Consigne écrite: Selon le texte fourni, sur l'interprétation de quelle disposition de la convention porte la question préjudicielle posée par la Corte suprema di cassazione ?

Texte fourni:
>>>

CJCE, 19 septembre 1995, n° C-364/93
COUR DE JUSTICE DES COMMUNAUTÉS EUROPÉENNES
Arrêt
PARTIES
Demandeur :
Antonio Marinari
Défendeur :
Lloyds Bank plc, Zubaidi Trading Company
COMPOSITION DE LA JURIDICTION
Président :
M. Rodríguez Iglesias
Présidents de chambre :
MM. Schockweiler, Kapteyn, Jann
Avocat général :
M. Léger
Juges :
MM. Mancini, Kakouris, Moitinho de Almeida, Puissochet, Hirsch, Ragnemalm, Sevón
Avocats :
Mes Vassalli, Piras, Bonistalli, Olivieri, Mosar, Rucellai, Raffaelli, Spadari, Beazley, Dal Ferro
LA COUR,
1 Par ordonnance du 21 janvier 1993, parvenue à la Cour le 26 juillet suivant, la Corte suprema di cassazione, a posé, en vertu du protocole du 3 juin 1971 relatif à l'interprétation par la Cour de justice de la convention du 27 septembre 1968 concernant la compétence judiciaire et l'exécution des décisions en matière civile et commerciale (JO 1972, L 299, p. 32), telle que modifiée par la convention du 9 octobre 1978 relative à l'adhésion du Royaume de Danemark, de l'Irlande et du Royaume-Uni de Grande-Bretagne et d'Irlande du Nord (JO L 304, p. 1, et ° texte modifié ° p. 77) et par la convention du 25 octobre 1982 relative à l'adhésion de la République hellénique (JO L 388, p. 1, ci-après la "convention"), une question préjudicielle relative à l'interprétation de l'article 5, point 3, de cette convention.

<<<

Entrées du corpus:
>>>

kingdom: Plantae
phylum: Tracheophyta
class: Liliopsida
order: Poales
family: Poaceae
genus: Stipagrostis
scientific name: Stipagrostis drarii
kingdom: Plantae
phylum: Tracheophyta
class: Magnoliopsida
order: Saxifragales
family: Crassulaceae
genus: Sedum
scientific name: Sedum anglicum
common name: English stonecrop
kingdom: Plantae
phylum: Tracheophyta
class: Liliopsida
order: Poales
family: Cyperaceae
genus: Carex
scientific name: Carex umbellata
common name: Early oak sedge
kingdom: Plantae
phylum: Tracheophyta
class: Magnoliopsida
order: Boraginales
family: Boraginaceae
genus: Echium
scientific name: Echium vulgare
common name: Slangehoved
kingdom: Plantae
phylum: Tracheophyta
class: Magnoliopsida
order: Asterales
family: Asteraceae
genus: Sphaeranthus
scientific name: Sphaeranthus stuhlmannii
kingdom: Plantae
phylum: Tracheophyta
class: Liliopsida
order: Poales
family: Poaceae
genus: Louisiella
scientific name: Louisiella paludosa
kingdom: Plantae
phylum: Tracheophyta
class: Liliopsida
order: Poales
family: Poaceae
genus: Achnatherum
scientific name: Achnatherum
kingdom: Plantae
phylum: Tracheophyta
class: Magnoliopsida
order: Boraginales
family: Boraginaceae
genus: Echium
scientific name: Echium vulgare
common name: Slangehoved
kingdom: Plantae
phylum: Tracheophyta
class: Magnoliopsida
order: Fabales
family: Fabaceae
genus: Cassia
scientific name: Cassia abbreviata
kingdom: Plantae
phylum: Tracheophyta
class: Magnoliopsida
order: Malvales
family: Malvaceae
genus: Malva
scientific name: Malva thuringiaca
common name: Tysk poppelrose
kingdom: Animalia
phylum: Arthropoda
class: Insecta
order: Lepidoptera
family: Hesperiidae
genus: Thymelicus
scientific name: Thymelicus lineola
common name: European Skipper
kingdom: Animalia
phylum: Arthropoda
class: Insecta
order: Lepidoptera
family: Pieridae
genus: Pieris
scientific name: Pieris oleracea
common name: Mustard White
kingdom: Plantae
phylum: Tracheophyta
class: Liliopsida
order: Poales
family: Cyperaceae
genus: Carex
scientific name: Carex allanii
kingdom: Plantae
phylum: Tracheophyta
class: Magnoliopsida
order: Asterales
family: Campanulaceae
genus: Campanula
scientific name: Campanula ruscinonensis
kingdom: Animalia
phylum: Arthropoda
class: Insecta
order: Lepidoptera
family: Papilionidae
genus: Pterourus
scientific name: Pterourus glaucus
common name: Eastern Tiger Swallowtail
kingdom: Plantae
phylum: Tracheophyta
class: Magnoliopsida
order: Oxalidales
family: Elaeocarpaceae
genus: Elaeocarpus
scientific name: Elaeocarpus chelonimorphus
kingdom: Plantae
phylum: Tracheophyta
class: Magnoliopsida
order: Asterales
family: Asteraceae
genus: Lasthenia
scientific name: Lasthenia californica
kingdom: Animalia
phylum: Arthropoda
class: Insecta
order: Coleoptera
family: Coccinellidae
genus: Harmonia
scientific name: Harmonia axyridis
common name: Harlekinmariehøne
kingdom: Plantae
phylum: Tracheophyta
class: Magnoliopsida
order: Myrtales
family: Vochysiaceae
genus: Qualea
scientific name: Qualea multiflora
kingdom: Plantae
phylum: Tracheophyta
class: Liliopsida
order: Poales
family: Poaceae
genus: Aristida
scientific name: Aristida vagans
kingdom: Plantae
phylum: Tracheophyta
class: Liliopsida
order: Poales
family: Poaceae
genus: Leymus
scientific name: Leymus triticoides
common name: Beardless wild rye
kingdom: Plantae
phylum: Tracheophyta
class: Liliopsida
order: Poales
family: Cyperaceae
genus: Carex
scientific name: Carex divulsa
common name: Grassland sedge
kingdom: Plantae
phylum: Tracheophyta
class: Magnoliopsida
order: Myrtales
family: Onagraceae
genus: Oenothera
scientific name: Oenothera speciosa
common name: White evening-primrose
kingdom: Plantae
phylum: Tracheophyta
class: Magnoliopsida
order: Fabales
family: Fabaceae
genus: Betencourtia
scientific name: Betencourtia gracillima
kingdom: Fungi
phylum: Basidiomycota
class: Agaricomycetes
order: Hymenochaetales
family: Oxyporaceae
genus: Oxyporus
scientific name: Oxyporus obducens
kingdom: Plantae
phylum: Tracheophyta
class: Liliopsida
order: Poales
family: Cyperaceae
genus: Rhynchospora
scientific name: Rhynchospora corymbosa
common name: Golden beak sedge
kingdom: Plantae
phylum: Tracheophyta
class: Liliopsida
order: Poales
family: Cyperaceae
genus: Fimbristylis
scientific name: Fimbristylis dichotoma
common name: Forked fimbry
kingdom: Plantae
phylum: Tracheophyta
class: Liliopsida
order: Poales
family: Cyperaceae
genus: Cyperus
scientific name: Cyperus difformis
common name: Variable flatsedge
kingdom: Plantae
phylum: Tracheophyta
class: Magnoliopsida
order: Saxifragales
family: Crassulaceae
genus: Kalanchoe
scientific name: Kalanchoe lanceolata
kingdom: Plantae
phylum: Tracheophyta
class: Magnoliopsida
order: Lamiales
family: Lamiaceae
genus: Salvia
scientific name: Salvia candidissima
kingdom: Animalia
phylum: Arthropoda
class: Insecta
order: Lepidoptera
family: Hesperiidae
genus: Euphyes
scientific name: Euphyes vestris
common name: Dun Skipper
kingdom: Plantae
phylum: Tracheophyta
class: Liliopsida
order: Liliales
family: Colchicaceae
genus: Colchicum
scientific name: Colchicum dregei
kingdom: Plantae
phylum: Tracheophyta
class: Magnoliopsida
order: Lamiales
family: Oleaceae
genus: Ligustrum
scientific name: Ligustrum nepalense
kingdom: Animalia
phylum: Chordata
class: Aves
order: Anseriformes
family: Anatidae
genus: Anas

<<<

Exercice réalisé: Sur l'article 5, point 3, de la convention.